Task objective: Filter the records below and copy every line containing the word "Хлеб".

Source data:
——

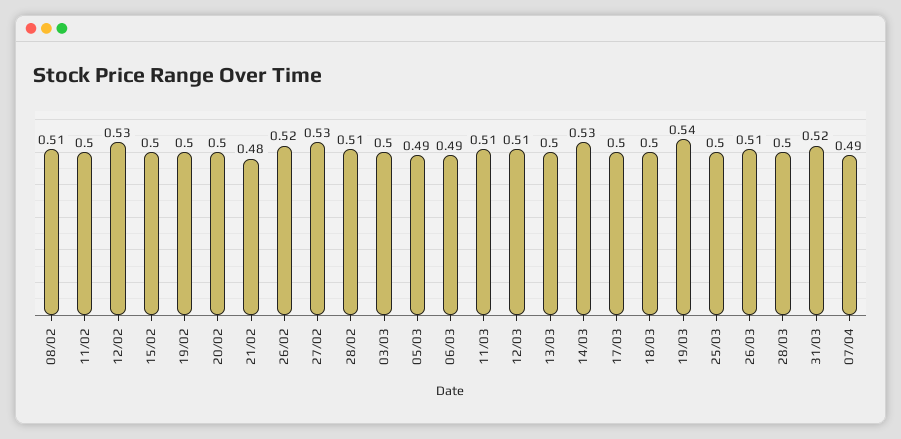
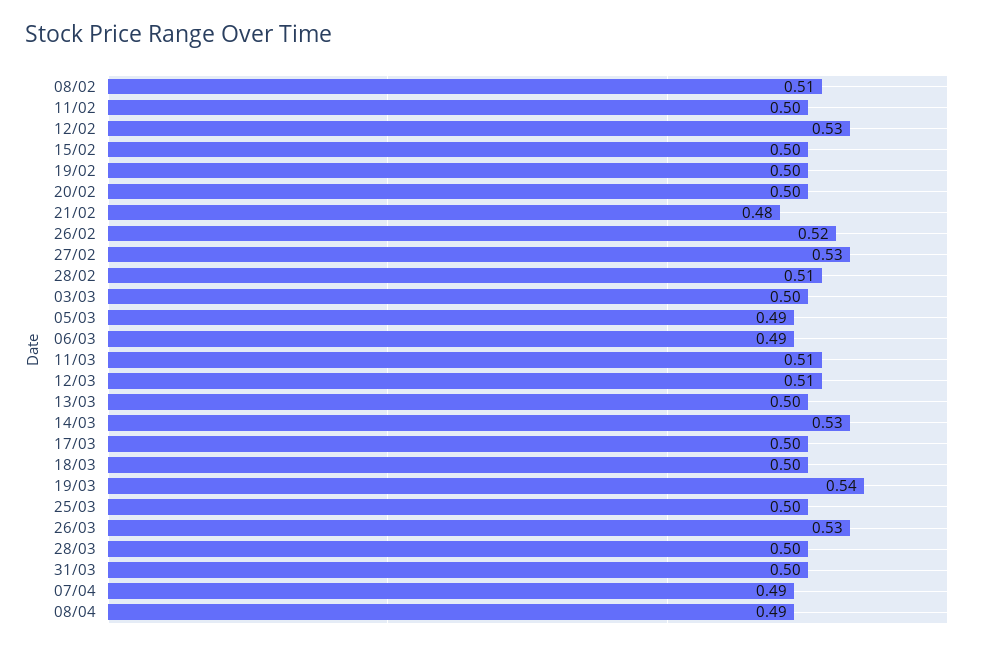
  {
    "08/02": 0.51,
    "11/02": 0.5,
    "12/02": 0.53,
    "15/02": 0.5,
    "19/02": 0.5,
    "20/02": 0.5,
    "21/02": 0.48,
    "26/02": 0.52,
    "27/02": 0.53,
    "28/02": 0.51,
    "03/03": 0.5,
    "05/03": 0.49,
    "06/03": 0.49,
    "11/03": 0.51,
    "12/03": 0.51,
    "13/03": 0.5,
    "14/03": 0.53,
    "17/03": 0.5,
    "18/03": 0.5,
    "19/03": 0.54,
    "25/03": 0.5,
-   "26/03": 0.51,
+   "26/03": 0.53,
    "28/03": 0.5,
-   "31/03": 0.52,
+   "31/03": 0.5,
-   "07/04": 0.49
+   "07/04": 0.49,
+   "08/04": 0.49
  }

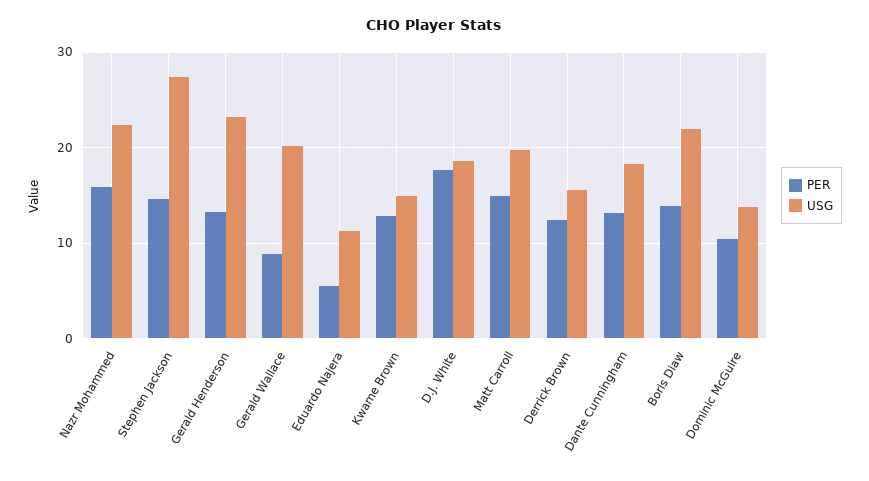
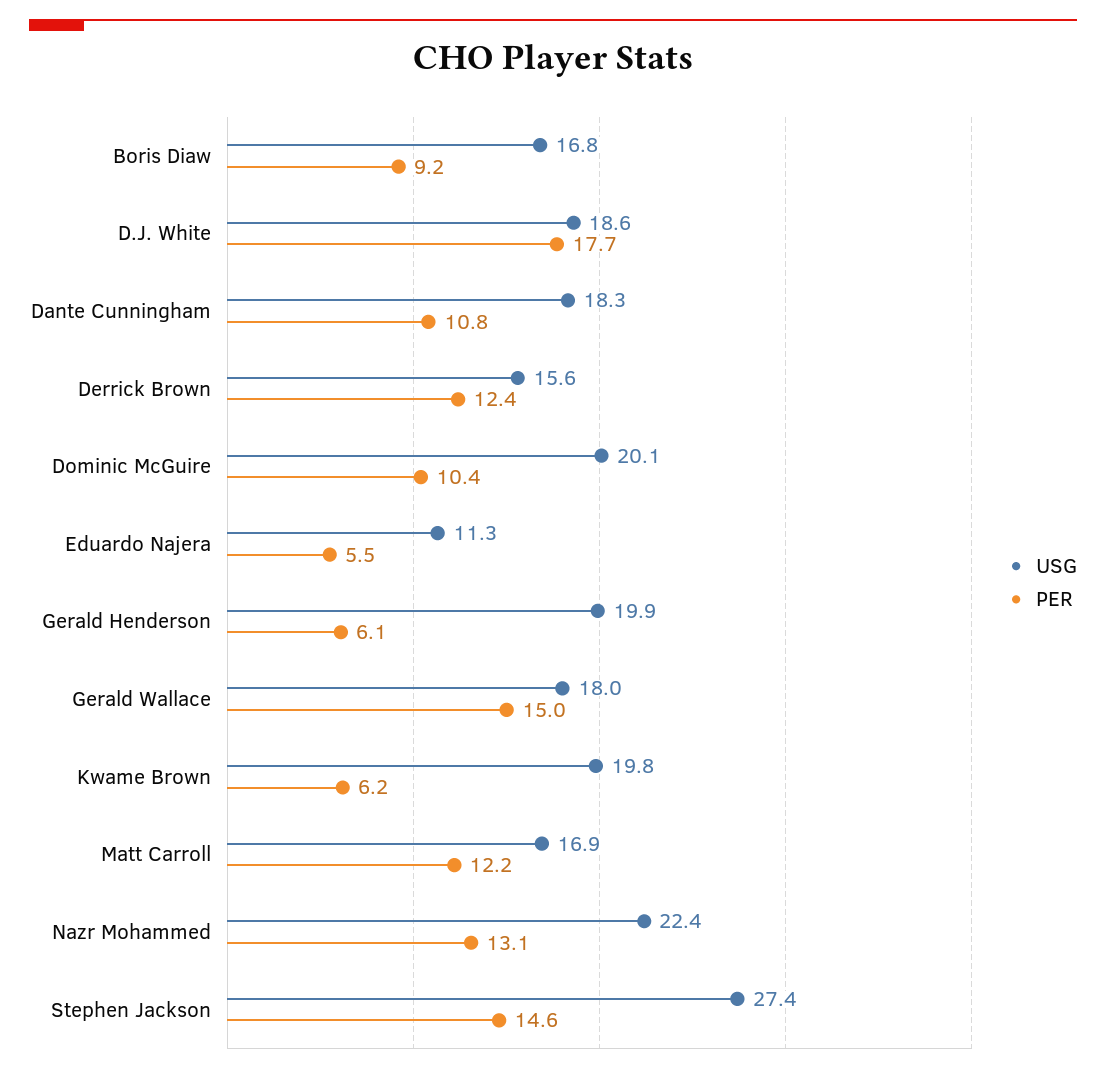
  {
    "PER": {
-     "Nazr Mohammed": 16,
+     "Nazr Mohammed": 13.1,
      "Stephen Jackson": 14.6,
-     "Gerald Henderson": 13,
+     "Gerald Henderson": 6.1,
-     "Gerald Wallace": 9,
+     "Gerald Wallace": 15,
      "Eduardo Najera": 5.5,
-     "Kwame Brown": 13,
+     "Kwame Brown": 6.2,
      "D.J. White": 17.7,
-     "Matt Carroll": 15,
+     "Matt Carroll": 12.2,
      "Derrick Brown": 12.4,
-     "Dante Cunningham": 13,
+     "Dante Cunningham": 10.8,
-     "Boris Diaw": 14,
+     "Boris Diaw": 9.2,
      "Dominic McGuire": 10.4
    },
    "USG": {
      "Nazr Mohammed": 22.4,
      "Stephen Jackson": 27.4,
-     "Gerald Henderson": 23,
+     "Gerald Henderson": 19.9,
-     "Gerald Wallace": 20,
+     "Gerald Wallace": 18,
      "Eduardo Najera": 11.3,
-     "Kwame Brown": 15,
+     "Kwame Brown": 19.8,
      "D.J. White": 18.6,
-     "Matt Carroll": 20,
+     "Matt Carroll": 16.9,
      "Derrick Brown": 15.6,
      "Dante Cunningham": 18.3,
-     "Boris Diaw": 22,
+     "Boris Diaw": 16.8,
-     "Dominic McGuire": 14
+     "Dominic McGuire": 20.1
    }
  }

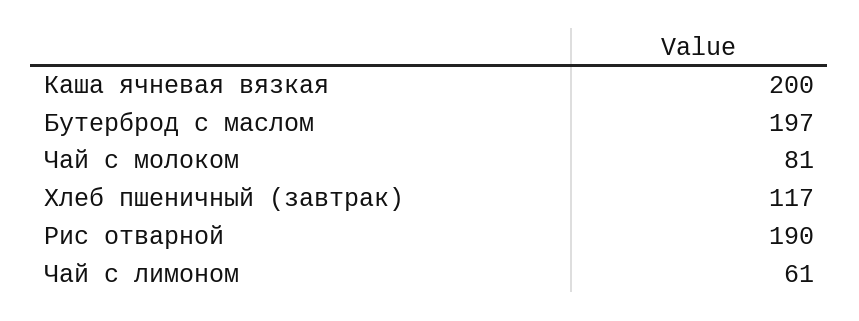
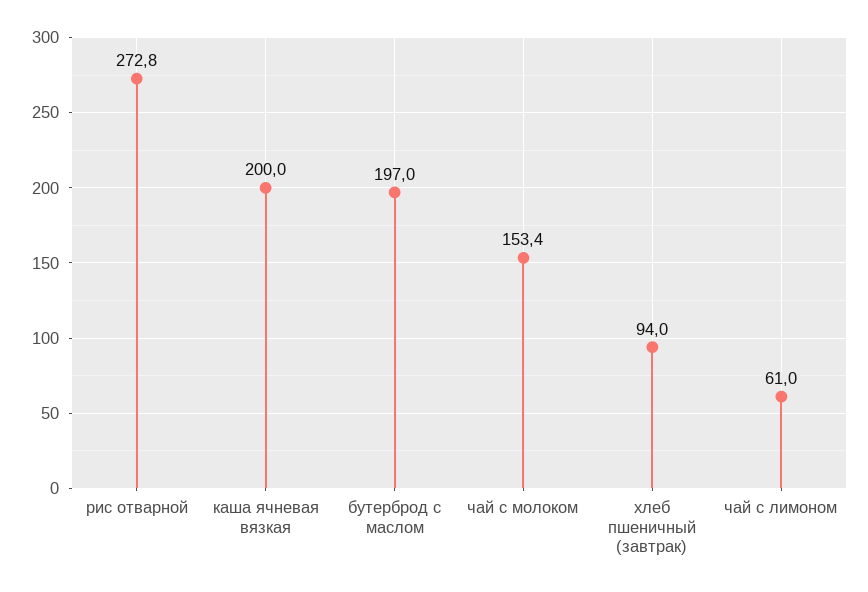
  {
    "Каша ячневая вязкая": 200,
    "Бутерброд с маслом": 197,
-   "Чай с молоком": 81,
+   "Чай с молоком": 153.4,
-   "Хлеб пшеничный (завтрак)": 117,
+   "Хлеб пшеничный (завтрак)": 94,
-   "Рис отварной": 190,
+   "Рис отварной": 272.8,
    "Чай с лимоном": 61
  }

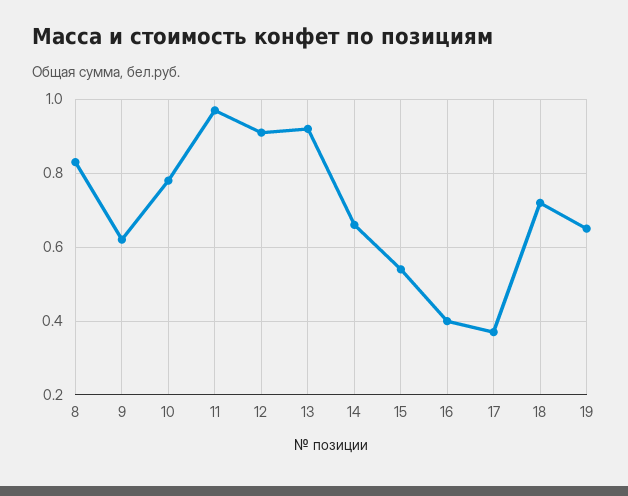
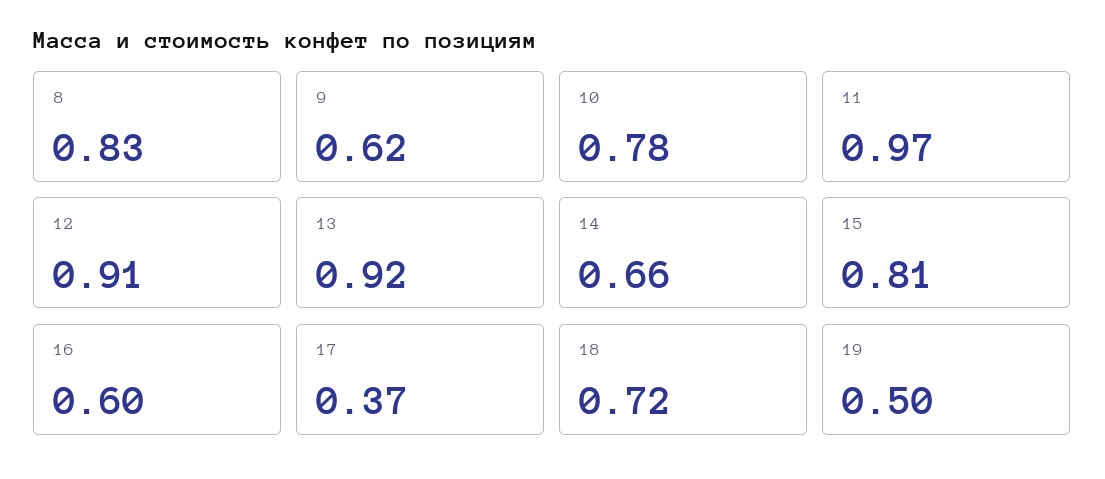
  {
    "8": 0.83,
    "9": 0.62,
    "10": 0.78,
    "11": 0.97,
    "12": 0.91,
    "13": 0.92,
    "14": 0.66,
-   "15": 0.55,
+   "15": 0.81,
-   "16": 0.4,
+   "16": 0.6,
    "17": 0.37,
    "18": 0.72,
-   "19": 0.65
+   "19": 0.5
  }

——

Answer below:
-   "Хлеб пшеничный (завтрак)": 117,
+   "Хлеб пшеничный (завтрак)": 94,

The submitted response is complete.